Mg-Fe diffusivity patterns in sub-continental and ophiolite mantle chromitites

Mg-Fe cation exchange between olivine and spinel has been studied in the past, as its dependence from T and P allowed the calibration of several geothermometers. These can be used to infer temperatures from high-T conditions down to at least 650 ◦C. Moreover, cation exchange produces diffusivity patterns close to the intergranular limits, providing information on the thermal history of ultramafic rocks. In rocks where spinel is an accessory phase, diffusion patterns are fully developed only in olivine as the small size of spinel grains prevents the preservation of primary compositions.
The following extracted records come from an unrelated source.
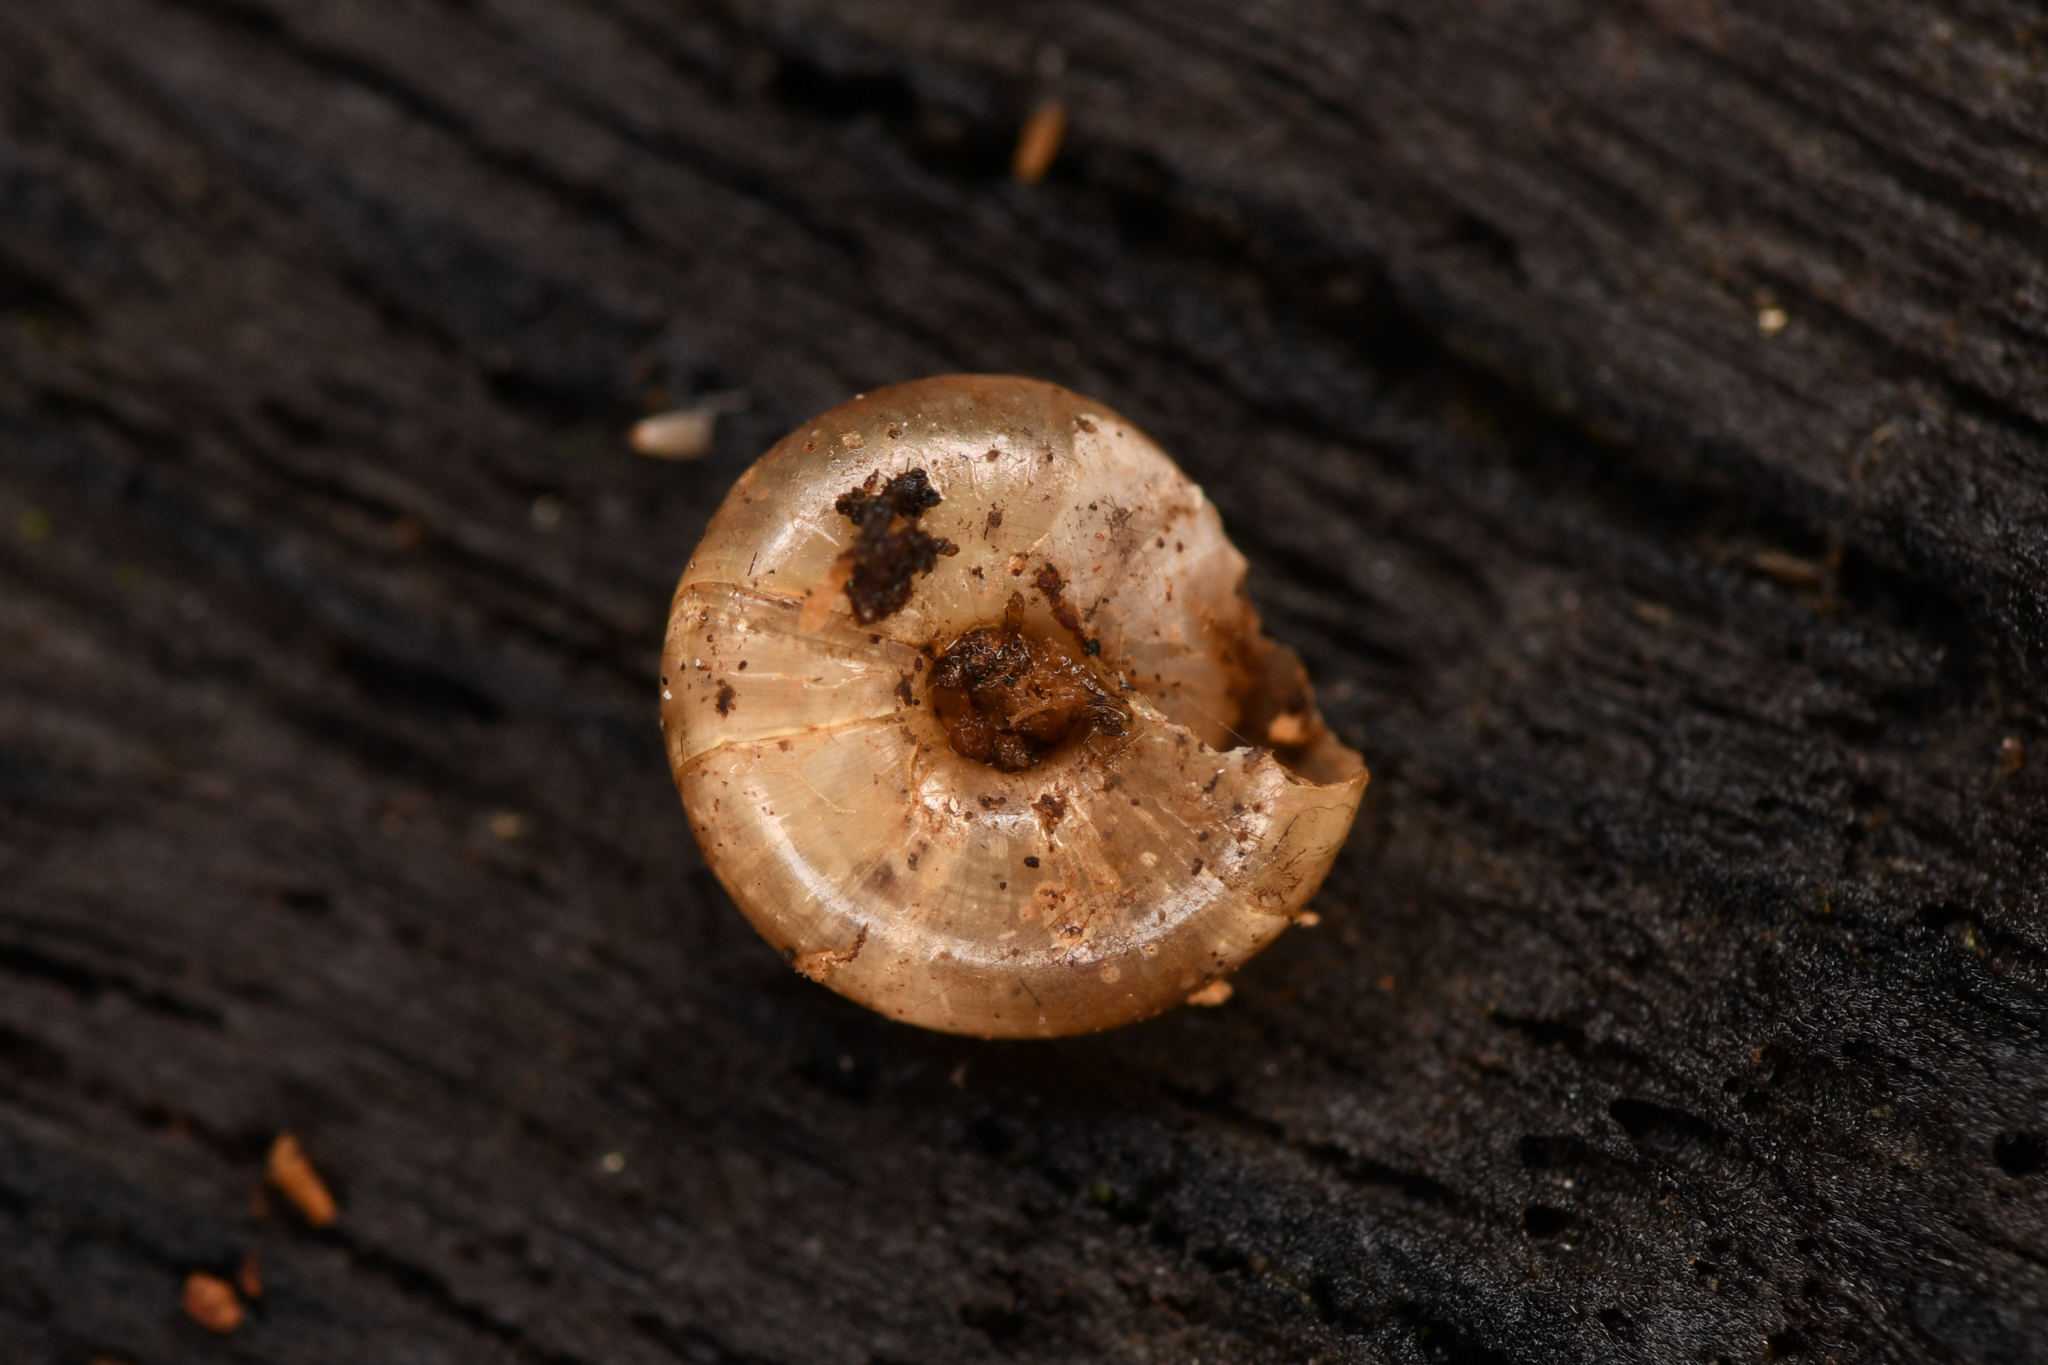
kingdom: Animalia
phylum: Mollusca
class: Gastropoda
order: Stylommatophora
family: Gastrodontidae
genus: Zonitoides
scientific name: Zonitoides arboreus
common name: Quick gloss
Chromitites are the focus of the present work. In these rocks diffusivity patterns are fully developed both in olivine and spinel, due to higher chromite modal content and larger grain size. Therefore, they represent a powerful tool to unravel the thermal history of chromitite-bearing mantle rocks. Subcontinental mantle was studied in Finero mafic-ultramafic massif (Southern Alps, Italy) where fresh chromitite lenses are hosted within the Phlogopite-Peridotite unit. Oceanic mantle was studied in the Puka peridotite massif of the Mirdita ophiolite (Northern Albania) and in the Nea Roda peridotite massif of the Halkidiki ophiolite belt (Northern Greece). Puka massif hosts major chromitite occurrences, as tens of meters long and some meters thick lenses, within fresh dunites, exploited at the Iballe mine, while Nea Roda massif hosts small, little serpentinized, centimeter-size chromitite pods, surrounded by small dunite haloes. In order to avoid scattering of data due to coupled rim-rim analyses, diffusivity patterns were modeled with an exponential function through software OriginLab. In Finero, diffusivity curves show trends ascribable to continuous cooling, with an increase in Mg contents approaching the rim in olivines and the opposite trend in chromites. Cooling rates were qualitatively assessed following the approach of Ozawa (1984), and highlighted an increasing cooling rate with decreasing temperature, due to rapid exhumation. Puka and Nea Roda curves are not as well constrained due to minor serpentinization developing from the intergranular rims. However, it is possible to infer that Puka chromitites underwent continuous cooling but do not show the trend of rapid decrease in cooling rates observed in Finero. Nea Roda diffusivity patterns are the most puzzling. They do not fit a continuous cooling model, and suggest that local conditions affected Mg-Fe exchange.